(READING PASSAGE Opens)

When I first met my friend, Elaine, I was a high school English teacher in a rural coastal town. She ran the office. Her daughter was my student. Maybe it was my black tights that fooled her or my bookish ways. Maybe because I can speak French.
Now she tells me that she still cannot believe that I garden, she cannot believe that I dig in the dirt, that I pull weeds, that I haul manure. Even more fabulous to her is that I then preserve, either by canning, freezing or drying, all that I grow. She loves my pickled beets and blackberry cordial.
“It just doesn’t seem like you,” she says. “I saw you growing up in a loft in New York, not in a quarter-acre garden in soil-encrusted jeans, an old straw hat on your head, a red bandana handkerchief hanging from your pocket, with sweat dripping off your forehead.
“You’re not carrying around a bucket full of hand tools and a bottle of water, a hoe and a shovel. No, in my mind’s eye, you have a bag from Neiman Marcus or Macy’s or Filene’s Basement and a bunch of flowers. Maybe a cheesecake from Junior’s.”
That she pictured me in a New York loft, so cosmopolitan, so cultured, makes me smile. That she saw old farm-girl me as a sophisticate pleases me.

(READING PASSAGE Closes)

[WHAT YOU WILL DO]
a – In the essay about gardening, retype everything from "When I first" down to "can speak French.".
b – According to the essay about gardening, which two of the writer's preserved foods does Elaine love?
c – Decide whether each statement agrees with the essay about gardening, answering yes or no and quoting the deciding words: (i) Elaine's daughter was once the writer's student. (ii) The writer preserves produce only by canning. (iii) Elaine had pictured the writer growing up in a New York loft.

(RAW DATA Opens)

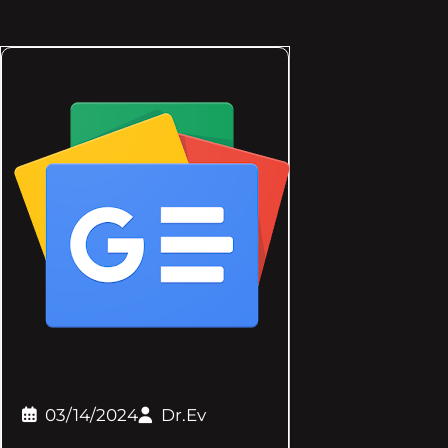
03/14/2024
Dr.Ev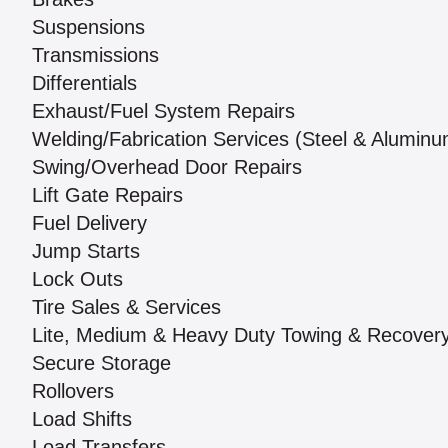
Suspensions
Transmissions
Differentials
Exhaust/Fuel System Repairs
Welding/Fabrication Services (Steel & Aluminu
Swing/Overhead Door Repairs
Lift Gate Repairs
Fuel Delivery
Jump Starts
Lock Outs
Tire Sales & Services
Lite, Medium & Heavy Duty Towing & Recover
Secure Storage
Rollovers
Load Shifts
Load Transfers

(RAW DATA Closes)

[ANSWERS FOR EACH ITEM]
a –
When I first met my friend, Elaine, I was a high school English teacher in a rural coastal town. She ran the office. Her daughter was my student. Maybe it was my black tights that fooled her or my bookish ways. Maybe because I can speak French.

b – Pickled beets and blackberry cordial.

c –
(i) Yes: "Her daughter was my student."
(ii) No: "either by canning, freezing or drying"
(iii) Yes: "I saw you growing up in a loft in New York"